In cases where the NLRB is “arguing someone has been fired for union activity in the midst of an ongoing union campaign,” there is always serious consideration of asking for injunctive relief, according to Paul Murphy, director of NLRB region 3. This is the third case in two years in which region 3, covering most of New York and all of Vermont, has asked for an injunction.
“We get 600 cases a year, but not all fall into this category,” Murphy said. “We might get a dozen cases like Cayuga Medical where it’s alleged someone has been fired for union activity.”
Often those cases are settled before a hearing. After the NLRB conducts an investigation and decides there is enough evidence of illegal activity to go to a hearing, the “respondent,” as CMC is known in this case, is given an opportunity to agree to a settlement. Not so with Cayuga Medical, which is currently appealing the NLRB finding issued on Oct. 28, 2016, that it broke federal labor law in numerous ways.
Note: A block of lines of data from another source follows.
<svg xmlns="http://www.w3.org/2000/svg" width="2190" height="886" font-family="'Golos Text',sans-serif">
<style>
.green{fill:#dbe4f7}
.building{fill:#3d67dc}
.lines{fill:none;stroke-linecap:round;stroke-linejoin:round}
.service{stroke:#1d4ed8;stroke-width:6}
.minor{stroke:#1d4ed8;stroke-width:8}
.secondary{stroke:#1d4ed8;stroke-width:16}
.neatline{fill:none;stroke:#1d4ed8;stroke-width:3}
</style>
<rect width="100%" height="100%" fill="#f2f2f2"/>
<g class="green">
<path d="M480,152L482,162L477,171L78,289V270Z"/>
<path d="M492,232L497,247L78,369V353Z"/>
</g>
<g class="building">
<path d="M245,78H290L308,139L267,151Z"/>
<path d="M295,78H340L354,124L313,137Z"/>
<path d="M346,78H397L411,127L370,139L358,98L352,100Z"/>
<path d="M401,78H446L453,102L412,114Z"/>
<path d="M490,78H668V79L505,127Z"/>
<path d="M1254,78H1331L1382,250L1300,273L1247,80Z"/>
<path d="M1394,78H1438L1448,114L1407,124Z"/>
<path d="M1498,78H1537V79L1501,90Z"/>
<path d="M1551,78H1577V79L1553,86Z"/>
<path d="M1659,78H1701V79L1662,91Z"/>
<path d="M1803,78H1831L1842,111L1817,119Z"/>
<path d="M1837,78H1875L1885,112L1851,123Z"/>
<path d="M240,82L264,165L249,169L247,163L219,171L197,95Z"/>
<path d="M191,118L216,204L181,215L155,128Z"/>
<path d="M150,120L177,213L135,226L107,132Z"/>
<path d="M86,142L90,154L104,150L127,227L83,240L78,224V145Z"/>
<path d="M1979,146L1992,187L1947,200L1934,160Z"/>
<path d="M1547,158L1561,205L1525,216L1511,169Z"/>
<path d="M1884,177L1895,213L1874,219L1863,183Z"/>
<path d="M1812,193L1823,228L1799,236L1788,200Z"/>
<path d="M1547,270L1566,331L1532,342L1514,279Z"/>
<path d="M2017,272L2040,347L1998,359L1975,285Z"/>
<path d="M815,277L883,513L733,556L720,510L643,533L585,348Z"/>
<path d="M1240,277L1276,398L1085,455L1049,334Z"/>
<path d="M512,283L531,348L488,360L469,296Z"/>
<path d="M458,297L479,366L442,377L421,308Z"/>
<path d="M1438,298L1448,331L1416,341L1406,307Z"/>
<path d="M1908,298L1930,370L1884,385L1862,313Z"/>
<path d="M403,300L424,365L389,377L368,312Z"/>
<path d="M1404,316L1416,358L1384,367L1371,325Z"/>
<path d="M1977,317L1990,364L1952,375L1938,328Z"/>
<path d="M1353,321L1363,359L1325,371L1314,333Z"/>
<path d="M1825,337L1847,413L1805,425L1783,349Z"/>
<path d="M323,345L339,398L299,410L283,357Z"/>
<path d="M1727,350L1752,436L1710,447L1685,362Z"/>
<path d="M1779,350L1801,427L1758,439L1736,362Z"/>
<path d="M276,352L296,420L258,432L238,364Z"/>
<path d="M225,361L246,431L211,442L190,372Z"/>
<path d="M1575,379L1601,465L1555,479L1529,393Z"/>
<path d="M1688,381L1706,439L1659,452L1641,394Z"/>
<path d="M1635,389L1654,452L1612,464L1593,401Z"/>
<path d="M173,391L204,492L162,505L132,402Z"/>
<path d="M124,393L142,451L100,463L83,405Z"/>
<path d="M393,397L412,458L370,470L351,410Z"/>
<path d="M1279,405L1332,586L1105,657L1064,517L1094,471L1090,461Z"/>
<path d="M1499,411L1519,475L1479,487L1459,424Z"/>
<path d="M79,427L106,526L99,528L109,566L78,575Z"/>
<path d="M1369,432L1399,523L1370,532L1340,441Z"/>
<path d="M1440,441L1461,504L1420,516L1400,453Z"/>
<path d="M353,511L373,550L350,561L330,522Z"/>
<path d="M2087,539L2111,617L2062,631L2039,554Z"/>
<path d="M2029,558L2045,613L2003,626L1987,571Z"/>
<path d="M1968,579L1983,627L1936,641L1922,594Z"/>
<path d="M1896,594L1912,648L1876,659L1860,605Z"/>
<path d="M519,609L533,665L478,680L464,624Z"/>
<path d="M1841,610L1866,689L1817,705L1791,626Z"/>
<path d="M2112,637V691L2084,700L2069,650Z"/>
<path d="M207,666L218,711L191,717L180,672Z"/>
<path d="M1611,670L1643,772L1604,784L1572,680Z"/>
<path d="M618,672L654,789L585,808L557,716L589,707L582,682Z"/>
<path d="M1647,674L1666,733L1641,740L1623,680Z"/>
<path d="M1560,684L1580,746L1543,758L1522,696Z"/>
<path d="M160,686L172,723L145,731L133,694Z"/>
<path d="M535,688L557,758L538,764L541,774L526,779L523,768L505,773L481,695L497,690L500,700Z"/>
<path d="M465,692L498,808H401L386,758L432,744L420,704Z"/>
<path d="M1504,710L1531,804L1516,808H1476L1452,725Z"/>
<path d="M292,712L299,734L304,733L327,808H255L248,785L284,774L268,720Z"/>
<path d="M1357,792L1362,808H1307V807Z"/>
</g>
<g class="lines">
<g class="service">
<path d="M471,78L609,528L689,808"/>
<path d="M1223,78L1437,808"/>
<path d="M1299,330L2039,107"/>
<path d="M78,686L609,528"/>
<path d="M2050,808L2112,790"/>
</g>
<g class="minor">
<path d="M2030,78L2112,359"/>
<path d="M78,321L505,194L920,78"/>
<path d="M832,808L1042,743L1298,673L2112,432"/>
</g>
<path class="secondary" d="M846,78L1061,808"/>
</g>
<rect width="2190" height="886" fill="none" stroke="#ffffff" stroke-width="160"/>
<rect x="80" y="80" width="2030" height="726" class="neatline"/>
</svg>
“The thing that’s unique about this case is the organizing drive has stretched out over two full years,” Murphy said. “Typically when you get a case like this organizing drive, the unfair labor practice, if it gets committed, gets committed within a short time period and you proceed in one case. Because this organizing drive has stretched out and because unfair labor practices allegedly occurred after the first case, you end up with a round two. I’m not sure we have a ton of experience in region 3 with these, but they have happened in other regions across the country, where the dispute continues to boil over and you find yourself having to go to the mat two or three times.”
Marshall says she’s ready to go back to work in Cayuga Medical’s ICU.
“When I get back to work we’ll continue to unionize,” Marshall said. “I think [an injunction] would make realize people how wrong [CMC administration] really are, and they really can’t hurt you. This is a temporary bump in the road. I have no doubt we’ll succeed and I’ll be back, and we’ll resume where we left off in October.”
A call to John Turner, CMC vice president of public relations, asking for comment on this story was not returned.